:: Source material

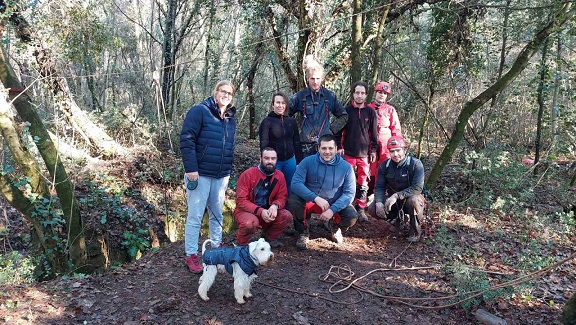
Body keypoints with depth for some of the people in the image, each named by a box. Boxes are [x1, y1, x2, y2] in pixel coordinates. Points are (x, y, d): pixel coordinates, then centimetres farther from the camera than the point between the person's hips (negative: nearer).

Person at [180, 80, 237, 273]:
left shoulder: (231, 119, 13)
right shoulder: (199, 111, -8)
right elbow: (186, 140, -14)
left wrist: (229, 171, 16)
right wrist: (191, 168, -20)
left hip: (222, 176, 6)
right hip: (200, 174, -6)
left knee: (217, 214, 16)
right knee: (195, 216, -1)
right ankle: (191, 255, 10)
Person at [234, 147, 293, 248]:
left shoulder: (280, 175, -1)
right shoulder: (248, 174, -15)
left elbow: (282, 197, 0)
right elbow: (241, 201, -18)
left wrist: (275, 206, -25)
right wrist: (260, 211, -30)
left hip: (268, 212, 4)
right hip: (246, 211, -4)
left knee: (287, 216, -19)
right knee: (251, 222, -37)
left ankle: (269, 237, 9)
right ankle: (241, 243, -3)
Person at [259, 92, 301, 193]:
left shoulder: (292, 121, 6)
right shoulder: (267, 121, -5)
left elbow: (296, 143, 9)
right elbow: (263, 144, -8)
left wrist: (300, 162, 7)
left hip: (290, 160, 4)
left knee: (289, 189, 13)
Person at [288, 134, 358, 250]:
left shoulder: (346, 167, -8)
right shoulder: (308, 162, -11)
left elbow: (349, 193, -11)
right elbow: (295, 183, -20)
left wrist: (332, 210, -25)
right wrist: (316, 198, -32)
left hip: (334, 204, 1)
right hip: (309, 201, 0)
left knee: (352, 216, -26)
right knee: (293, 200, -30)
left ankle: (335, 227, 15)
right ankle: (303, 231, 0)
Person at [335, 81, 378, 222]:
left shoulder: (370, 112, 4)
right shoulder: (346, 111, 1)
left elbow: (373, 133, 8)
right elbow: (338, 131, 3)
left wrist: (373, 150, 5)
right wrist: (339, 147, -4)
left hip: (364, 154, 1)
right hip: (348, 153, -1)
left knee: (363, 183, 5)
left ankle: (361, 209, 16)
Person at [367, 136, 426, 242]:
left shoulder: (415, 164, -18)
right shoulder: (384, 166, -5)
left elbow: (417, 188, -27)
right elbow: (379, 187, -6)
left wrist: (397, 195, -36)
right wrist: (379, 202, -27)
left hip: (410, 198, -4)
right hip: (393, 201, 4)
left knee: (413, 200, -39)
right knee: (372, 209, -19)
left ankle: (415, 230, -10)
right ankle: (397, 217, 12)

::::

Your instructions: Present all the lines above as a numbered list, skipping blank lines and leaving out the pictures.

Task response:
1. Body keypoints with depth for some of the people in the image, each named by a box. Boxes are [x1, y1, x2, y2] in pixel coordinates. Points are (x, y, d): pixel coordinates, then centimetres farther from the camera than the point between the person's hips (negative: nearer).
2. Person at [180, 80, 237, 273]:
3. left shoulder: (231, 119, 13)
4. right shoulder: (199, 111, -8)
5. right elbow: (186, 140, -14)
6. left wrist: (229, 171, 16)
7. right wrist: (191, 168, -20)
8. left hip: (222, 176, 6)
9. right hip: (200, 174, -6)
10. left knee: (217, 214, 16)
11. right knee: (195, 216, -1)
12. right ankle: (191, 255, 10)
13. Person at [234, 147, 293, 248]:
14. left shoulder: (280, 175, -1)
15. right shoulder: (248, 174, -15)
16. left elbow: (282, 197, 0)
17. right elbow: (241, 201, -18)
18. left wrist: (275, 206, -25)
19. right wrist: (260, 211, -30)
20. left hip: (268, 212, 4)
21. right hip: (246, 211, -4)
22. left knee: (287, 216, -19)
23. right knee: (251, 222, -37)
24. left ankle: (269, 237, 9)
25. right ankle: (241, 243, -3)
26. Person at [259, 92, 301, 193]:
27. left shoulder: (292, 121, 6)
28. right shoulder: (267, 121, -5)
29. left elbow: (296, 143, 9)
30. right elbow: (263, 144, -8)
31. left wrist: (300, 162, 7)
32. left hip: (290, 160, 4)
33. left knee: (289, 189, 13)
34. Person at [288, 134, 358, 250]:
35. left shoulder: (346, 167, -8)
36. right shoulder: (308, 162, -11)
37. left elbow: (349, 193, -11)
38. right elbow: (295, 183, -20)
39. left wrist: (332, 210, -25)
40. right wrist: (316, 198, -32)
41. left hip: (334, 204, 1)
42. right hip: (309, 201, 0)
43. left knee: (352, 216, -26)
44. right knee: (293, 200, -30)
45. left ankle: (335, 227, 15)
46. right ankle: (303, 231, 0)
47. Person at [335, 81, 378, 222]:
48. left shoulder: (370, 112, 4)
49. right shoulder: (346, 111, 1)
50. left elbow: (373, 133, 8)
51. right elbow: (338, 131, 3)
52. left wrist: (373, 150, 5)
53. right wrist: (339, 147, -4)
54. left hip: (364, 154, 1)
55. right hip: (348, 153, -1)
56. left knee: (363, 183, 5)
57. left ankle: (361, 209, 16)
58. Person at [367, 136, 426, 242]:
59. left shoulder: (415, 164, -18)
60. right shoulder: (384, 166, -5)
61. left elbow: (417, 188, -27)
62. right elbow: (379, 187, -6)
63. left wrist: (397, 195, -36)
64. right wrist: (379, 202, -27)
65. left hip: (410, 198, -4)
66. right hip: (393, 201, 4)
67. left knee: (413, 200, -39)
68. right knee: (372, 209, -19)
69. left ankle: (415, 230, -10)
70. right ankle: (397, 217, 12)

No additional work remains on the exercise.